● **What you should do**
Reproduce the national parks data notes below word for word, code lines included.

+++ Page text +++

This week's data is from dataisplural/data.world.
There are some additional datasets that may be interesting in relation to this data - namely US population and gas prices over time.
There's also some shapefiles you might be able to use with the sf
package.
Lastly, a fivethirtyeight
article covered this dataset with lots of great visualizations to copy or build off of.
park_visits <- readr::read_csv("https://raw.githubusercontent.com/rfordatascience/tidytuesday/master/data/2019/2019-09-17/national_parks.csv")
state_pop <- readr::read_csv("https://raw.githubusercontent.com/rfordatascience/tidytuesday/master/data/2019/2019-09-17/state_pop.csv")
gas_price <- readr::read_csv("https://raw.githubusercontent.com/rfordatascience/tidytuesday/master/data/2019/2019-09-17/gas_price.csv")

+++ Information supplied +++

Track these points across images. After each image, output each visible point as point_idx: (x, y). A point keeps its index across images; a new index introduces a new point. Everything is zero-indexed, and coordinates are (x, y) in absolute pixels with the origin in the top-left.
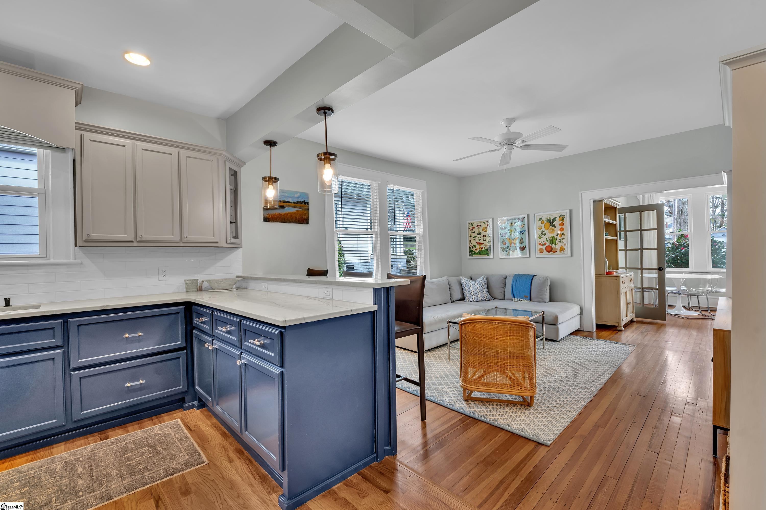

+++

● **Written solution**
This week's data is from dataisplural/data.world.
There are some additional datasets that may be interesting in relation to this data - namely US population and gas prices over time.
There's also some shapefiles you might be able to use with the sf
package.
Lastly, a fivethirtyeight
article covered this dataset with lots of great visualizations to copy or build off of.
park_visits <- readr::read_csv("https://raw.githubusercontent.com/rfordatascience/tidytuesday/master/data/2019/2019-09-17/national_parks.csv")
state_pop <- readr::read_csv("https://raw.githubusercontent.com/rfordatascience/tidytuesday/master/data/2019/2019-09-17/state_pop.csv")
gas_price <- readr::read_csv("https://raw.githubusercontent.com/rfordatascience/tidytuesday/master/data/2019/2019-09-17/gas_price.csv")